Max Baginski (1864 – November 24, 1943) was a German-American anarchist revolutionary.

Baginski was born in 1864 in Bartenstein (now Bartoszyce), a small East Prussian town. His father was a shoemaker who had been active in the 1848 revolution and was thus shunned by the conservative inhabitants of the village. Under his fathers influence, Baginski read freethinker August Specht's writings and Berliner Freie Presse, Johann Most's newspaper, in his youth. After school Baginski became his father's apprentice.

Already a staunch socialist, Baginski moved to Berlin in 1882. He emigrated to the U.S. in 1893.

(Source: Wikipedia.org)

Rocker thought Baginski was "one of the most outstanding human beings I have met in my life." This Rocker's obituary for Baginski a prolific anarchist writer and activist.

I.

On 24 November 1943, Max Baginski died at Bellevue Hospital in New York at the age of 79. With his passing, the world lost one of the most outstanding members of the old guard of libertarian socialism, a magnificent character of rare intellectual talent and matchless mental power.

Baginski was born in Bartenstein in 1864, a small East Prussian town near Königsberg. Max’s father had a shoemaking business, but, as a free-spirited and rebellious man who had earned a reputation as a “black sheep” within his ultra-conservative community, he often struggled to make a living. In his youth, he had enthusiastically participated in the revolution of 1848, and, after the victory of the reaction, was sent to prison for a few months—an experience which, needless to say, did not teach him a “better attitude.”

As a child in his father’s house, Max eagerly read Die freien Glocken (“The Free Bells”), which was then edited by the freethinker Dr. August Specht in Germany. The little cobbler’s workshop also received the Berliner Freie Presse (“Berlin Free Press”), which at that time was published by Johann Most in the capital; even then Most’s folksy, humorous language made an impression on the young boy.

Exercise directions -> Copy the passage on Max Baginski starting at "(Source: Wikipedia.org)" and ending at "matchless mental power.", and swap "libertarian socialism" for "anarchist communism".

Supplied records ->
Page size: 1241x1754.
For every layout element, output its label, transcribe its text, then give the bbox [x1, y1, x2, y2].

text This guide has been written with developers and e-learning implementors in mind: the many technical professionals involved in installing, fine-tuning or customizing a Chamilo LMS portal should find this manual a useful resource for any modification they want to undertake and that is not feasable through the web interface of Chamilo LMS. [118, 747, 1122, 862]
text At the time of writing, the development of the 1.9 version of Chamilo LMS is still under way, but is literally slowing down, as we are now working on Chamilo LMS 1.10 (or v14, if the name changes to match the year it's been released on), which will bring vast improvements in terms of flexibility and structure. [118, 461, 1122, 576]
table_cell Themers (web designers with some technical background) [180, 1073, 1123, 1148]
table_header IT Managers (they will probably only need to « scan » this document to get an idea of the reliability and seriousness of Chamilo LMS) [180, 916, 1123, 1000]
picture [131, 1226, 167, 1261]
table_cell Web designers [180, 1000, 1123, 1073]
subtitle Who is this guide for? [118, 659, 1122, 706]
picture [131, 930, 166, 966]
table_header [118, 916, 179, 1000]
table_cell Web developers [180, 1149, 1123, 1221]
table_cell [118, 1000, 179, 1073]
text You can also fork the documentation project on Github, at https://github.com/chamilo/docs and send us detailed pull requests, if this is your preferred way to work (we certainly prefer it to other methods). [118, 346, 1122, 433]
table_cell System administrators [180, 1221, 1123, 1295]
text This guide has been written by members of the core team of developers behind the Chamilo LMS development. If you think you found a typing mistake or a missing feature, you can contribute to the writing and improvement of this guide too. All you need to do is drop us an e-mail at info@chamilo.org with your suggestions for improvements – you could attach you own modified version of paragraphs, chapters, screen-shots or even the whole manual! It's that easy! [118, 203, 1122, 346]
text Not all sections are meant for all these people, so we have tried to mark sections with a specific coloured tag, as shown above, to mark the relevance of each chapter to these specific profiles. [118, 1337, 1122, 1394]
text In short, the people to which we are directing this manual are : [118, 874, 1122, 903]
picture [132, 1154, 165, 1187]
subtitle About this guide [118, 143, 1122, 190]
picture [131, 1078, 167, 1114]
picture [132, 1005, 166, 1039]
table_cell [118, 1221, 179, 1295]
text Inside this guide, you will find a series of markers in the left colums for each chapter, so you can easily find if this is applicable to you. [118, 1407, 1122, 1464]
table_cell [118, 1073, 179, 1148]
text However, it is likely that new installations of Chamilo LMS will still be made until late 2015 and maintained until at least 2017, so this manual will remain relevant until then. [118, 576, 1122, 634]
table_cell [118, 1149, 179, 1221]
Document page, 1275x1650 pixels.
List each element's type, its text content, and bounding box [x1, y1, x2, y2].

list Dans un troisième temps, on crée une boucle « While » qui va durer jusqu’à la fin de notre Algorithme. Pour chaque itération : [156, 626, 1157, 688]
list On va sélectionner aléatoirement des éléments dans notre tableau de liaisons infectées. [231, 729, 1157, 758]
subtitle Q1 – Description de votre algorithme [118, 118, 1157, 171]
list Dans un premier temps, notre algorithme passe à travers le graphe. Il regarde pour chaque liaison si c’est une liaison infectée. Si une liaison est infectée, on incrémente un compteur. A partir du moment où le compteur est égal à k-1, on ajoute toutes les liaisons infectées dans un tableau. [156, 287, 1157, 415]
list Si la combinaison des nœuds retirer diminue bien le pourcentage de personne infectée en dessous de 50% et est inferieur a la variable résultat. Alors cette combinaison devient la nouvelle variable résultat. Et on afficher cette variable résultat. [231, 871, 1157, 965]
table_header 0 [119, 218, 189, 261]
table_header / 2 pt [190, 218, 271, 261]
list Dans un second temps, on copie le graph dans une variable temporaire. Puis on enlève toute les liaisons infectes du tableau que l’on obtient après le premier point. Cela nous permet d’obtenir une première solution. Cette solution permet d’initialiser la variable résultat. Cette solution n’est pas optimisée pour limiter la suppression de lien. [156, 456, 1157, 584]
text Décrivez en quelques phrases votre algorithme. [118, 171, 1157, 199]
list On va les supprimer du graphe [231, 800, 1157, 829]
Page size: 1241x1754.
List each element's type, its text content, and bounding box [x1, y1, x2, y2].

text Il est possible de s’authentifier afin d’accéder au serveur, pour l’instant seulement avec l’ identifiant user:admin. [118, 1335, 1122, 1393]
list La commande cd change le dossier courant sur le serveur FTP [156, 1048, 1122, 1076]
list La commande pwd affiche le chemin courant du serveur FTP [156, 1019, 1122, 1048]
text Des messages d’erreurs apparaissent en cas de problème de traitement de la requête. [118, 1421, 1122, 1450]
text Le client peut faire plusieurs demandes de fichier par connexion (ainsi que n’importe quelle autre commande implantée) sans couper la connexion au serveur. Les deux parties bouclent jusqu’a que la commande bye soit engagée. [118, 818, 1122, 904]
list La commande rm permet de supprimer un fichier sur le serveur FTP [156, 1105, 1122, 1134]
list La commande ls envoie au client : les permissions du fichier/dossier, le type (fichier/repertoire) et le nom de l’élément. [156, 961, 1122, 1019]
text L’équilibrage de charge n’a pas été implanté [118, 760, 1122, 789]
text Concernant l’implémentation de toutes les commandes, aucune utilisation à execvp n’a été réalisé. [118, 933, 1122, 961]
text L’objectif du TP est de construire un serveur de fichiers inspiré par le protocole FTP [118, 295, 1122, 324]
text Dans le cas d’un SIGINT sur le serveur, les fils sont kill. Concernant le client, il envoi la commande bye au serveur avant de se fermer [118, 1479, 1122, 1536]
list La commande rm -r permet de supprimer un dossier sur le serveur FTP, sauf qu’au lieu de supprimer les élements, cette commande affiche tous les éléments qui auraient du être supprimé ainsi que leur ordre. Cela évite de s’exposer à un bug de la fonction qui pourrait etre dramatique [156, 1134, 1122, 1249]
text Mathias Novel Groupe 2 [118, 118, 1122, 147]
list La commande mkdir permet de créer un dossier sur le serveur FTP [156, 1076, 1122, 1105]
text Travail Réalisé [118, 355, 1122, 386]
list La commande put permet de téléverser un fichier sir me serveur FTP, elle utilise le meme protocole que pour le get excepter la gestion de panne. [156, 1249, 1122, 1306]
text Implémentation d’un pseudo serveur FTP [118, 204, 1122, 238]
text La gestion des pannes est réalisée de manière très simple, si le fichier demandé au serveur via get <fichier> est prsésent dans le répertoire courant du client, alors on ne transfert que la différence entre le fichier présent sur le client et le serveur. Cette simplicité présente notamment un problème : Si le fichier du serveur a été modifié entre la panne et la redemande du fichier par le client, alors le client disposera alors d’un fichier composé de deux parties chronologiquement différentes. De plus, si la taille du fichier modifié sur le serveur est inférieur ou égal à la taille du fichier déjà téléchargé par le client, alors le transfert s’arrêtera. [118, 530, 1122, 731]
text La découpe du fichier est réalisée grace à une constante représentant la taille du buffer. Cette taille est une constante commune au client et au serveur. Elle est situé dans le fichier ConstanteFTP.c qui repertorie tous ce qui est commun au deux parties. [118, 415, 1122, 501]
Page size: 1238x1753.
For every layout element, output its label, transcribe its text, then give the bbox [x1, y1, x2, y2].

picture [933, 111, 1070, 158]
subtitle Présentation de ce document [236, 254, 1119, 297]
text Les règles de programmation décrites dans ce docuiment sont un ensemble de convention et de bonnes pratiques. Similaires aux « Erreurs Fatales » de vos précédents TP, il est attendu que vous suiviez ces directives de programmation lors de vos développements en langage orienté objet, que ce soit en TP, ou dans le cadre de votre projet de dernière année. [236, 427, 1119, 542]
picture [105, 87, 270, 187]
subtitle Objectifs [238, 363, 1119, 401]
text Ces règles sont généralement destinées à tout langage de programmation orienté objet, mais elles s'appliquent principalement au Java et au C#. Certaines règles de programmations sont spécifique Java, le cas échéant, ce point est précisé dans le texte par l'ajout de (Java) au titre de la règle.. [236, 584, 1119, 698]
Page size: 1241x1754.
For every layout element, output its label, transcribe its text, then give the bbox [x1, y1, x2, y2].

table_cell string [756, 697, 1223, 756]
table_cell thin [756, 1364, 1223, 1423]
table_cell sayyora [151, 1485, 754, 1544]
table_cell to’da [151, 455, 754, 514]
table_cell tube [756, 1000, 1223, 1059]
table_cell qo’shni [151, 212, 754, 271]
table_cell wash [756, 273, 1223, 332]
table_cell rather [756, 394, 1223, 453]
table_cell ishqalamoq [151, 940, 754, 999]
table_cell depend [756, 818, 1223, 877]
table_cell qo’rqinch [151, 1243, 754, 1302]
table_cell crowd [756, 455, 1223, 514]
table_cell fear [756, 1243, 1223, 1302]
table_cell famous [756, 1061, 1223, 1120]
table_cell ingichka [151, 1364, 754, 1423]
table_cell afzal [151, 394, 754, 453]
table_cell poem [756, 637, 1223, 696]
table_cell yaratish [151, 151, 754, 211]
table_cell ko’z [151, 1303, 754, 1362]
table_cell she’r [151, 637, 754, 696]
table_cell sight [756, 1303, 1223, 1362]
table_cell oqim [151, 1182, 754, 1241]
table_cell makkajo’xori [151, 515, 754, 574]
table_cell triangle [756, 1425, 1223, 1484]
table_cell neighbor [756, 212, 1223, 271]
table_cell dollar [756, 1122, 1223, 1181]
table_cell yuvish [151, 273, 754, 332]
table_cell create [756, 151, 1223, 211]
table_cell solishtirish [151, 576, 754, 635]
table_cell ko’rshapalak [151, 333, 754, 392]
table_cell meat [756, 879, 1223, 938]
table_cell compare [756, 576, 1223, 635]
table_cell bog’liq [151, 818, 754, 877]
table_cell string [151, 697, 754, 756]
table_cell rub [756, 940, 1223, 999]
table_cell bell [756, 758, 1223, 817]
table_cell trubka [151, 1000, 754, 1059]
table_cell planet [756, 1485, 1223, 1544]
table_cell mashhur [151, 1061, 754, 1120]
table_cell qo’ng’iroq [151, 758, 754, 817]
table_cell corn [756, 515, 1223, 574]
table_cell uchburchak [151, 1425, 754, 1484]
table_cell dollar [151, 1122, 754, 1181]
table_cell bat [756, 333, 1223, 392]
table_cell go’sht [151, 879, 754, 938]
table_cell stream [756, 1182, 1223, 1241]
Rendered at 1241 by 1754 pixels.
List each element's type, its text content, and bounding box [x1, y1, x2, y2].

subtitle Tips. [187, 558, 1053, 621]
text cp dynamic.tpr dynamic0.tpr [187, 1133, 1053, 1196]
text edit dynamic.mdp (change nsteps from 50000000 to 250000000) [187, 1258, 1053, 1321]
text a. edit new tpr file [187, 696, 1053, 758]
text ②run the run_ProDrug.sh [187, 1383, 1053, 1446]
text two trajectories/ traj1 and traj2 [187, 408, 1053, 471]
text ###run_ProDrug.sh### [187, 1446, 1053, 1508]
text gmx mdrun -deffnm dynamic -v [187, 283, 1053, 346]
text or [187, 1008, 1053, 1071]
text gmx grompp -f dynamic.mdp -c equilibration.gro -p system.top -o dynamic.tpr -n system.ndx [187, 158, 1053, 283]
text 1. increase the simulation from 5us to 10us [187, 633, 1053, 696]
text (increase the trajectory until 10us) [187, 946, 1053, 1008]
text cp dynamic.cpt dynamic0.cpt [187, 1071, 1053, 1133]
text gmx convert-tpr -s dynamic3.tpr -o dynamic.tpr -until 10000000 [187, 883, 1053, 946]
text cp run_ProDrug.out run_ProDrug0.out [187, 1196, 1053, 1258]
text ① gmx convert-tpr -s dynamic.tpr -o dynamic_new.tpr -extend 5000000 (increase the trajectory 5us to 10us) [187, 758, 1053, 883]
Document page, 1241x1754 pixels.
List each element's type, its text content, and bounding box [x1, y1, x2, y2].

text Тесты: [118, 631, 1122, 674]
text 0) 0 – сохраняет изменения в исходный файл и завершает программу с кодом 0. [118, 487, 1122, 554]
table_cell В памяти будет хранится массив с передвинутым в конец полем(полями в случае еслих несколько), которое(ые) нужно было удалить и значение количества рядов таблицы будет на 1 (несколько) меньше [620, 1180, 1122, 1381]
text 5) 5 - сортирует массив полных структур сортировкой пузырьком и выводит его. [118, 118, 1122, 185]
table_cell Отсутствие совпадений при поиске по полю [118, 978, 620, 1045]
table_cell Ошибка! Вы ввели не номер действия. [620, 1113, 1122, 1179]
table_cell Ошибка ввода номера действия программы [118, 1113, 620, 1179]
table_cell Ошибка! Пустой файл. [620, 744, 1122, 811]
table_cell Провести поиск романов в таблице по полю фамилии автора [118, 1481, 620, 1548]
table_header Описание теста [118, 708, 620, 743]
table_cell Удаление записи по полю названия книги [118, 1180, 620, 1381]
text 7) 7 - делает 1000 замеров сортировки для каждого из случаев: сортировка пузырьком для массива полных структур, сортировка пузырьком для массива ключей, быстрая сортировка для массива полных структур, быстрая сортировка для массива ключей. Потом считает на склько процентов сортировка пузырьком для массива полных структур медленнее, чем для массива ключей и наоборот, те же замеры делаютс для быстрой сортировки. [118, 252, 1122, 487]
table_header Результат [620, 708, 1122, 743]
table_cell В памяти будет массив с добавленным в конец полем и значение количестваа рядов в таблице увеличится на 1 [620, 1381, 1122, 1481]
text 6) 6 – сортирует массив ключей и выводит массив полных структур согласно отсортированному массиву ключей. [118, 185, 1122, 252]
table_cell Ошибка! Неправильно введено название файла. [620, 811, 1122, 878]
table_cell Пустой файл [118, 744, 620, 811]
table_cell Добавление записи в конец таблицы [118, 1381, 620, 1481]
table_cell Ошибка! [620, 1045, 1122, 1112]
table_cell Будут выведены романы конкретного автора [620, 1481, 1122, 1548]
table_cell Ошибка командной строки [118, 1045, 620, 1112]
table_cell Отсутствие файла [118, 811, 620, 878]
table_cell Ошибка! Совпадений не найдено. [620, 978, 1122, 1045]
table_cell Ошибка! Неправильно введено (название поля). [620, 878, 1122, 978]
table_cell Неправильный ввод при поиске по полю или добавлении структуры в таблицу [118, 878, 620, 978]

Your response ->
(Source: Wikipedia.org)

Rocker thought Baginski was "one of the most outstanding human beings I have met in my life." This Rocker's obituary for Baginski a prolific anarchist writer and activist.

I.

On 24 November 1943, Max Baginski died at Bellevue Hospital in New York at the age of 79. With his passing, the world lost one of the most outstanding members of the old guard of anarchist communism, a magnificent character of rare intellectual talent and matchless mental power.